At the moment, particularly after reading a book like this, it certainly feels like the attorneys have pulled the rope well onto their side of the field, and the engineers are about to pitch headfirst into the mud. Or perhaps it’s better to say that they already have, that the attorneys have in fact won the last few games. But maybe a new game is about to begin, and we can hope that this time around the engineers will do something amazing and maybe, even a little bit dangerous.
I’m embarrassed to admit that I did now know that fluorine and fluorine compounds were amazing oxidizers before reading this book, but then again chemistry was never my strong suite. I imagine having a strong chemistry background would add to your enjoyment of the book. While having a strong stomach probably helps when you’re reading my posts. If you have just such a stomach, consider subscribing, and checking out the archives. There’s all sorts of vaguely nauseating stuff in there.
There’s also a delightful forward by Isaac Asimov.

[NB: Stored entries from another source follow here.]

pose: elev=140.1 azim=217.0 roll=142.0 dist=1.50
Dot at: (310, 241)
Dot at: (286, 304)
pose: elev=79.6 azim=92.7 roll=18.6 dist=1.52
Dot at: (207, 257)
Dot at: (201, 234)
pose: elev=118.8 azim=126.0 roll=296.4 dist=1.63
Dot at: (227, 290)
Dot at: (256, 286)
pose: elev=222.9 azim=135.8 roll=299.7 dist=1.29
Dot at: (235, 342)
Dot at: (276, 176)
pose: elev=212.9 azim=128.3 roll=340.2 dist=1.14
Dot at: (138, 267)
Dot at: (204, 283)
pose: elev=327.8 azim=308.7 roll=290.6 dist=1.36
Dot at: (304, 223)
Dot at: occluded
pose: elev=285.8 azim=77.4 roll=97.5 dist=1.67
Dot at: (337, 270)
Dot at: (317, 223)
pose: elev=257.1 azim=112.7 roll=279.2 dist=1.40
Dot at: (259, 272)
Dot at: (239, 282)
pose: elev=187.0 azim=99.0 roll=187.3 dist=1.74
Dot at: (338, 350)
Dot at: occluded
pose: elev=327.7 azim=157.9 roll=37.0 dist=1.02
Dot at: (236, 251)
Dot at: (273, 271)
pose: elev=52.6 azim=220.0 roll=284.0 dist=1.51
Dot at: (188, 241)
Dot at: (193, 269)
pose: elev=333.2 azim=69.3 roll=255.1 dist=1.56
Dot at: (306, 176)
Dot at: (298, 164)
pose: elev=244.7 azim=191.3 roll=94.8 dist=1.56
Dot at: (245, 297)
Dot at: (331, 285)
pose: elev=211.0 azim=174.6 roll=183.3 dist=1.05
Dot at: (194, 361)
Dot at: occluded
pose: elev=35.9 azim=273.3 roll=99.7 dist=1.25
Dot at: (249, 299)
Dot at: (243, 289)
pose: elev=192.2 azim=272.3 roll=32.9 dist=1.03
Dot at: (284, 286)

Metal-fluorine fires sound like a fireman’s worst nightmare.
Did I say he had a sense of humor? Yeah, a pretty dark one.
After the fatality involving the titanium, that metal was ““in the doghouse for years, as far as the propellant people were concerned.”



A fun review of a truly excellent book.
I will say that this is an area the engineers have largely abandoned because there's not really anywhere left to go. At least for bipropellants, we've explored basically the entire possibility space and are up against the fundamental limits of chemistry in getting better propellants. I'm not sure there's no room to make better monoprops, but that seems somewhat unlikely.